Le magnétisme du globe, dont les effets viennent de nous paraître si variés et même si singuliers, n’est donc pas le produit d’une force particulière, mais une modification d’une force plus générale qui est celle de l’électricité, dont la cause doit être attribuée aux émanations de la chaleur propre du globe ; lesquelles, partant de l’équateur et des régions adjacentes, se portent, en se courbant et se plongeant sur les régions polaires où elles tombent, dans des directions d’autant plus approchantes de la perpendiculaire que la chaleur est moindre et que ces émanations se trouvent dans les régions froides plus complètement éteintes ou supprimées. Or, cette augmentation d’inclinaison, à mesure que l’on s’avance vers les pôles de la terre, représente parfaitement l’incidence de plus en plus approchante de la perpendiculaire des rayons ou faisceaux d’un fluide animé par les émanations de la chaleur du globe, lesquelles, par les lois de l’équilibre, doivent se porter en convergeant et s’abaissant de l’équateur vers les deux pôles.

La force particulière des pôles magnétiques, dans l’action qu’ils exercent sur l’inclinaison, est assez d’accord avec la force générale qui détermine cette inclinaison vers les pôles terrestres, puisque l’une et l’autre de ces forces agissent presque également dans une direction qui tend plus ou moins à la perpendiculaire.
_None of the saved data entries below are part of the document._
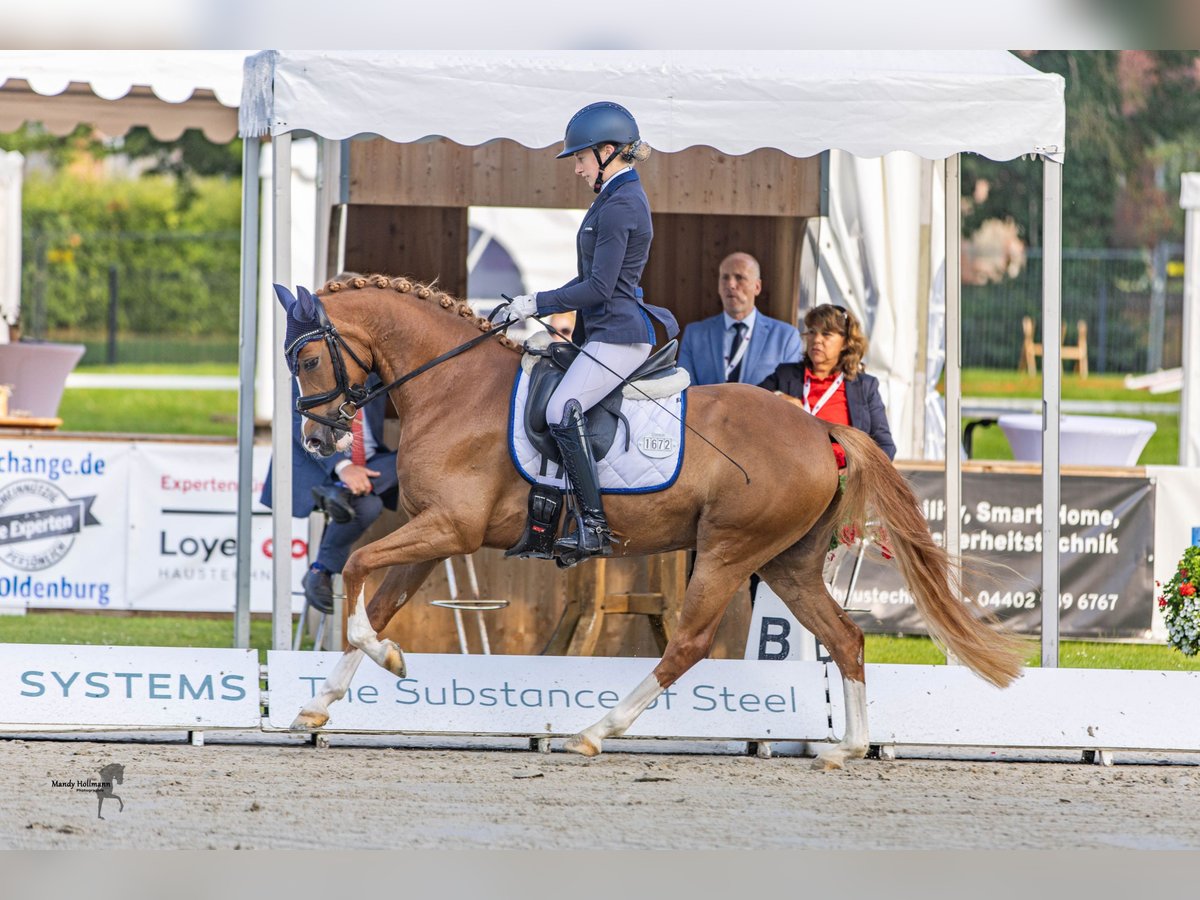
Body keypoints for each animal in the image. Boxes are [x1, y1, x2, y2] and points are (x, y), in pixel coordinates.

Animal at [280, 274, 1022, 768]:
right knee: (845, 637)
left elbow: (357, 568)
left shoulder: (450, 529)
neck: (454, 387)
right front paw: (319, 704)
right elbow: (377, 603)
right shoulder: (438, 535)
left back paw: (596, 730)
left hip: (728, 550)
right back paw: (849, 747)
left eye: (308, 358)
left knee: (688, 644)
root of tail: (820, 430)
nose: (316, 443)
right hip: (786, 561)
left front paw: (390, 661)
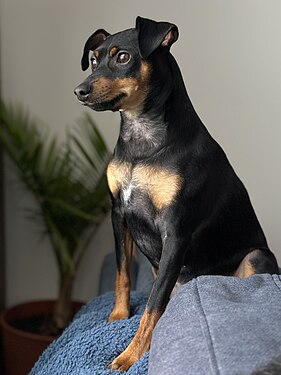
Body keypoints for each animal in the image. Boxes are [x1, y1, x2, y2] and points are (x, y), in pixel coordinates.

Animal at [74, 16, 278, 372]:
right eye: (94, 60)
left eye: (123, 57)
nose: (79, 91)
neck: (142, 139)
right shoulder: (118, 214)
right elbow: (122, 274)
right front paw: (118, 317)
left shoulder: (176, 230)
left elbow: (153, 304)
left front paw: (130, 355)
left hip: (256, 256)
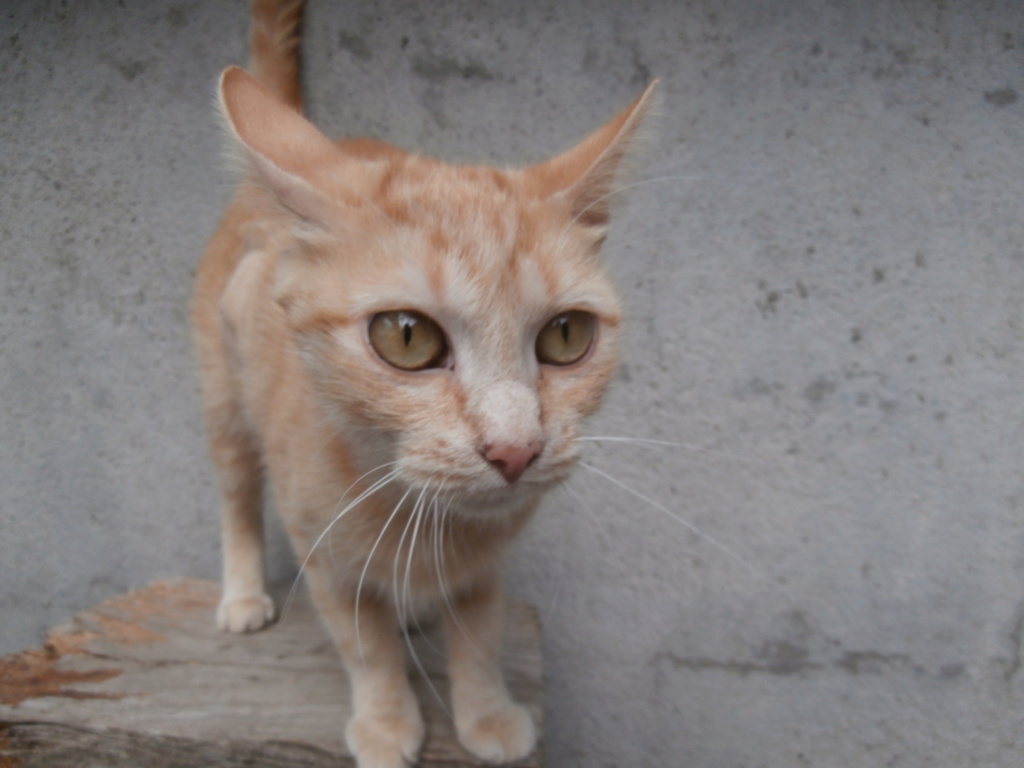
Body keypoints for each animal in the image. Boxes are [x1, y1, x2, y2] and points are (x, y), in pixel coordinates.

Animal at [192, 1, 655, 768]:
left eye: (566, 336)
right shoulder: (324, 558)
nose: (515, 449)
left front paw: (486, 710)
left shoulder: (489, 564)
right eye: (406, 337)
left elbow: (480, 631)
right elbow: (364, 643)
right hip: (224, 397)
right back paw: (243, 594)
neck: (420, 513)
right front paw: (385, 720)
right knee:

Dans la déclinaison, au contraire, l’action des pôles magnétiques se croise et forme un angle avec la direction générale et commune de tout le système du magnétisme vers les pôles de la terre. Les éléments de l’inclinaison sont donc plus simples que ceux de la déclinaison, puisque celle-ci résulte de la combinaison de deux forces agissantes dans deux directions différentes, tandis que l’inclinaison dépend principalement d’une cause simple, dans une direction inclinée et relative à la courbure du globe. C’est par cette raison que l’inclinaison paraît être et est en effet plus régulière, plus suivie et plus constante que la déclinaison dans toutes les parties de la terre.

On peut donc espérer, comme je l’ai dit, qu’en multipliant les observations sur l’inclinaison, et déterminant par ce moyen la position des lieux, soit sur terre, soit sur mer, l’art de la navigation tirera du recueil de ces observations autant et plus d’utilité que de tous les moyens astronomiques ou mécaniques employés, jusqu’à ce jour, à la recherche des longitudes.